Source data |
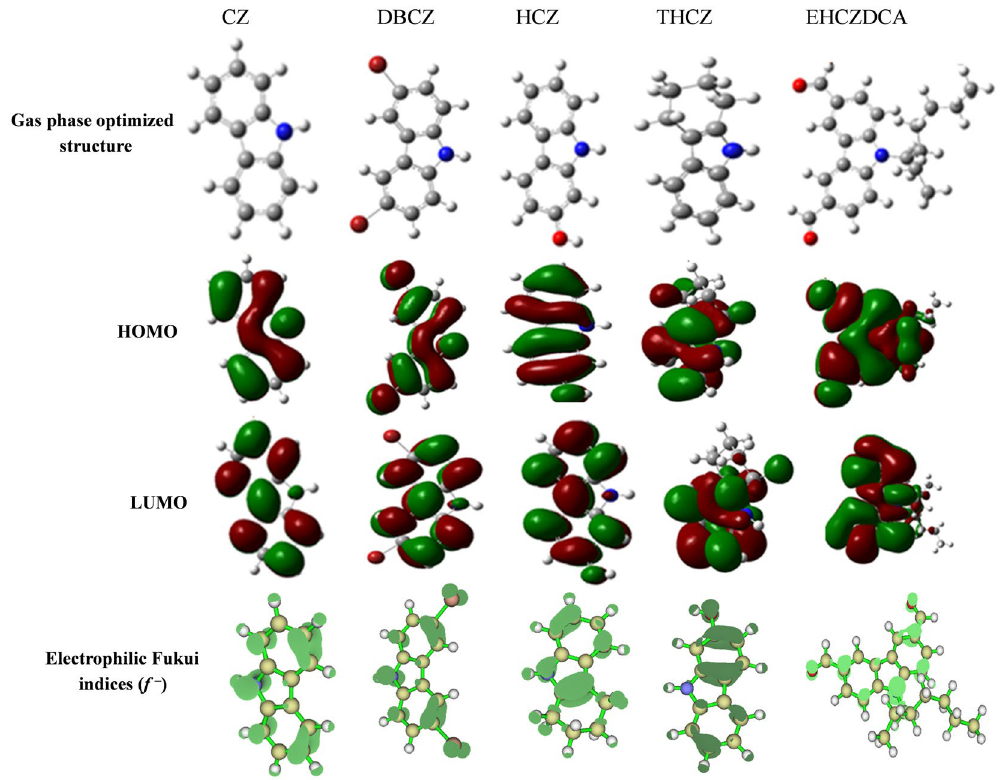
Figure 9. Optimized structure, HOMO, LUMO and the electrophilic Fukui function ( f − , isosurface value = 0.003) for neutral molecules of the studied compounds in the gas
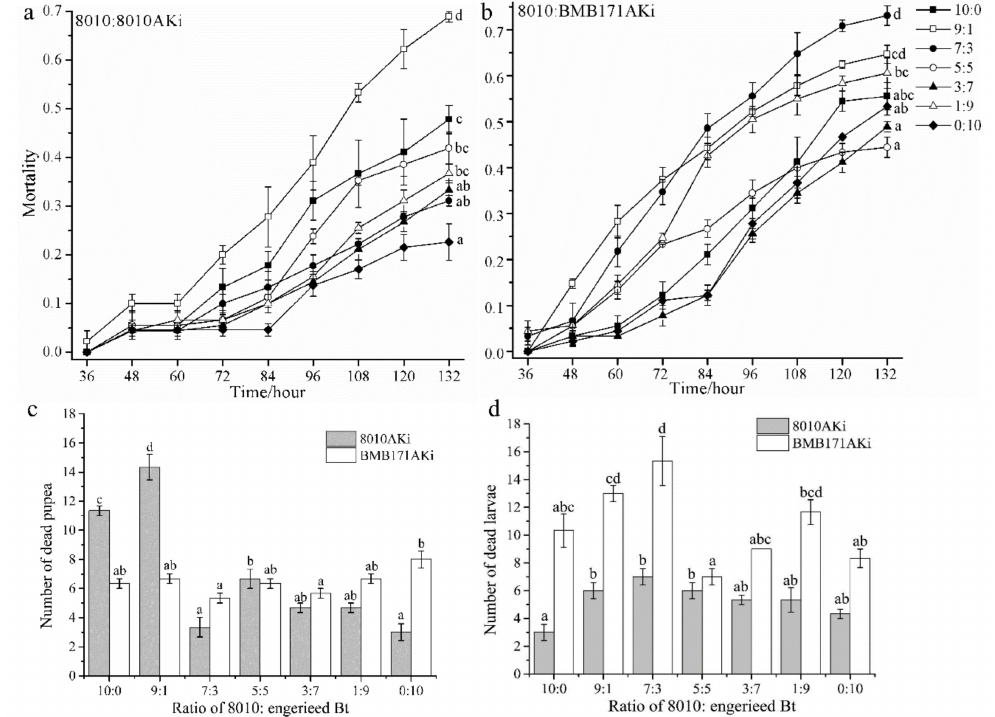
Figure 3. Mortality of P. xylostella caused by the mixtures of Bt 8010 and engineered Bt expressing dsRNA of PxAK . The mortality of P. xylostella caused by the bacteria mixtures in different ratios were collected every 24 h and three biological replications were performed for each treatment. the mixtures of Bt 8010 and engineered Bt in different ratios were recorded and three biological replications were performed for each treatment. ( c ) Pupae; ( d ) Larvae. The bars represent the mean ± SE of each treatment. Different lowercase letters represent significant differences among the mixtures of different ratios for 8010:8010AKi and 8010:BMB171AKi separately by Tukey test in one-way ANOVA ( p <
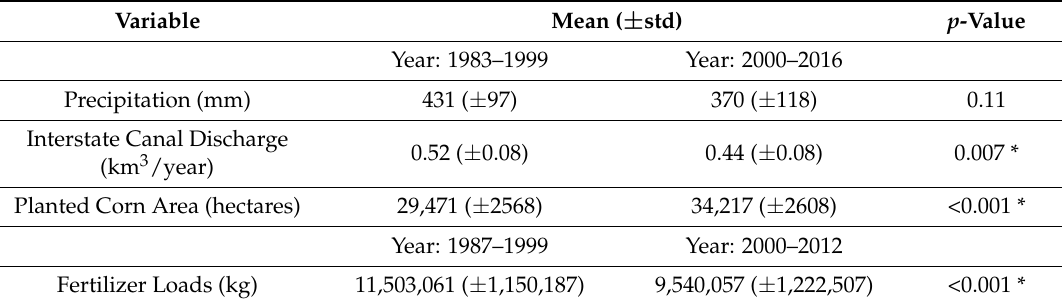
Table 4. Summary of statistical analysis evaluating variables potentially influencing groundwater quantity and quality. p -values were determined from two-sample t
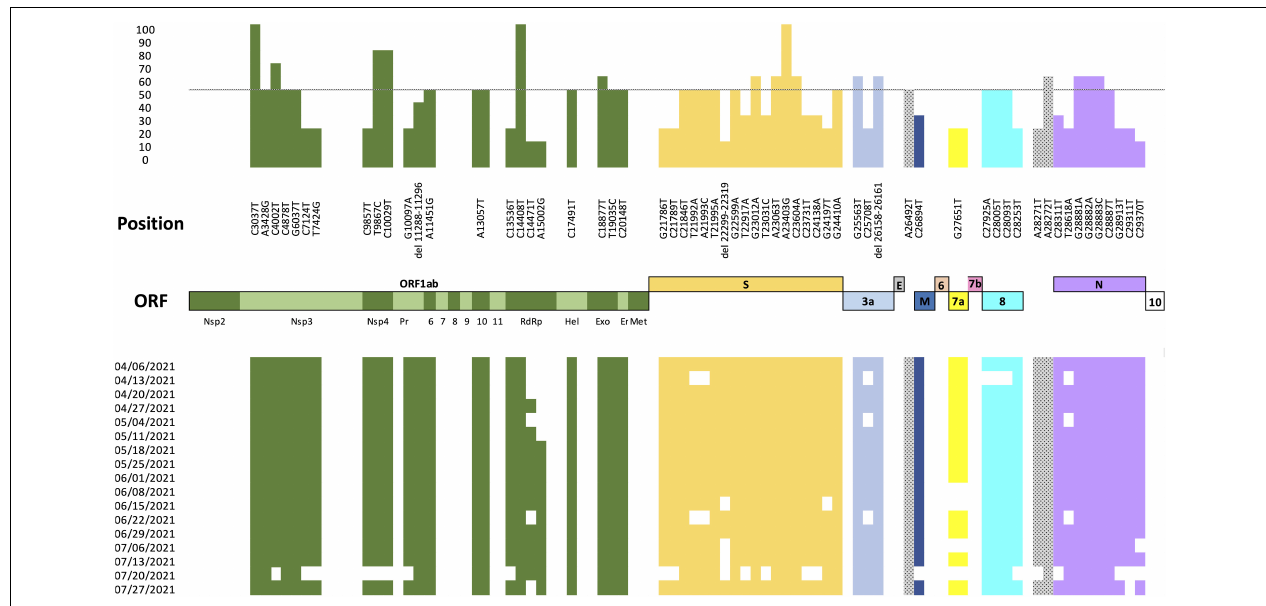
FIGURE 4 | Nucleotide diversity of the Cali genomes. Analysis of nucleotide diversity by comparing the 228 Cali SARS-CoV-2 genomes and the Wuhan reference sequence (hCoV-19/Wuhan/Hu-1/2019), GenBank accession number: NC_045512.2 over time. The upper panel represents in the X -axis the position of each mutation within the SARS-CoV-2 genome and in the Y -axis the percentage of genomes with the mutation. The lower panel shows the presence (represented with color) or absence (represented without color) of each substitution found in the 228 Cali genomes analyzed between April 4 2021 and July 31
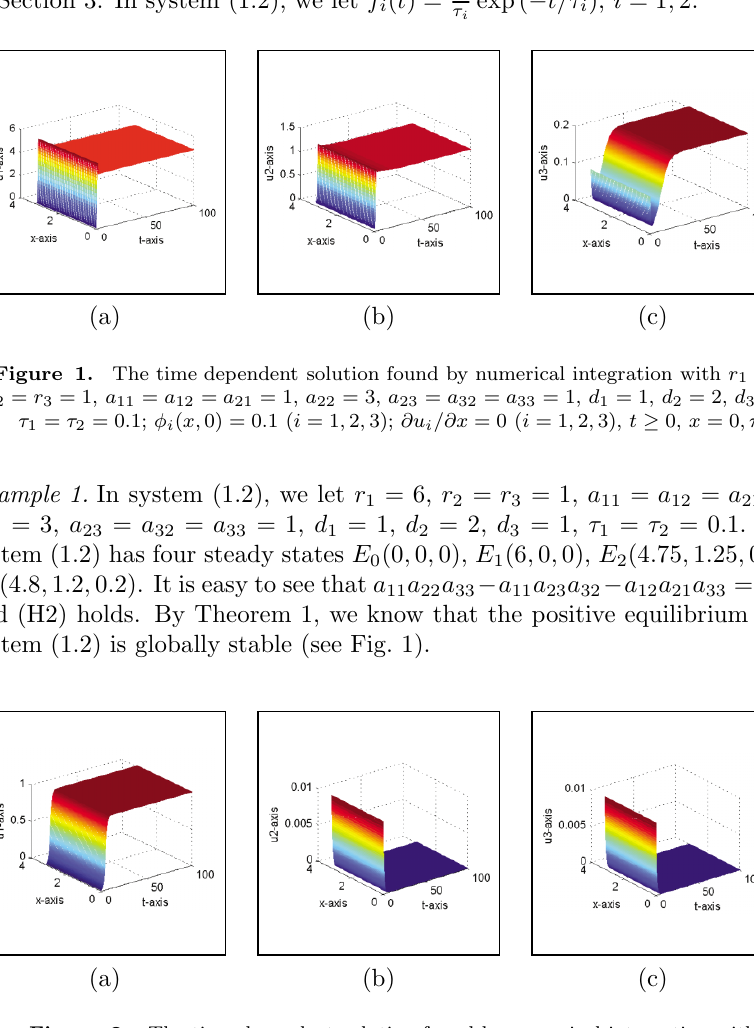
Figure 2. The time dependent solution found by numerical integration with r 1 = r 2 = r 3 = 1, a 11 = a 12 = a 21 = 1, a 22 = 3, a 23 = a 32 = a 33 = 1, d 1 = 1, d 2 = 2, d 3 = 1, τ 1 = τ 2 = 0 . 1; φ i ( x, 0) = 0 . 01 ( i = 1 , 2 , 3); ∂u i /∂x = 0 ( i = 1 , 2 , 3), t ≥ 0, x = 0 ,π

Task to complete |
Set down every entry above exactly as written, but skip the pictures.

Answer box |
Figure 9. Optimized structure, HOMO, LUMO and the electrophilic Fukui function ( f − , isosurface value = 0.003) for neutral molecules of the studied compounds in the gas
Figure 3. Mortality of P. xylostella caused by the mixtures of Bt 8010 and engineered Bt expressing dsRNA of PxAK . The mortality of P. xylostella caused by the bacteria mixtures in different ratios were collected every 24 h and three biological replications were performed for each treatment. the mixtures of Bt 8010 and engineered Bt in different ratios were recorded and three biological replications were performed for each treatment. ( c ) Pupae; ( d ) Larvae. The bars represent the mean ± SE of each treatment. Different lowercase letters represent significant differences among the mixtures of different ratios for 8010:8010AKi and 8010:BMB171AKi separately by Tukey test in one-way ANOVA ( p <
Table 4. Summary of statistical analysis evaluating variables potentially influencing groundwater quantity and quality. p -values were determined from two-sample t
FIGURE 4 | Nucleotide diversity of the Cali genomes. Analysis of nucleotide diversity by comparing the 228 Cali SARS-CoV-2 genomes and the Wuhan reference sequence (hCoV-19/Wuhan/Hu-1/2019), GenBank accession number: NC_045512.2 over time. The upper panel represents in the X -axis the position of each mutation within the SARS-CoV-2 genome and in the Y -axis the percentage of genomes with the mutation. The lower panel shows the presence (represented with color) or absence (represented without color) of each substitution found in the 228 Cali genomes analyzed between April 4 2021 and July 31
Figure 2. The time dependent solution found by numerical integration with r 1 = r 2 = r 3 = 1, a 11 = a 12 = a 21 = 1, a 22 = 3, a 23 = a 32 = a 33 = 1, d 1 = 1, d 2 = 2, d 3 = 1, τ 1 = τ 2 = 0 . 1; φ i ( x, 0) = 0 . 01 ( i = 1 , 2 , 3); ∂u i /∂x = 0 ( i = 1 , 2 , 3), t ≥ 0, x = 0 ,π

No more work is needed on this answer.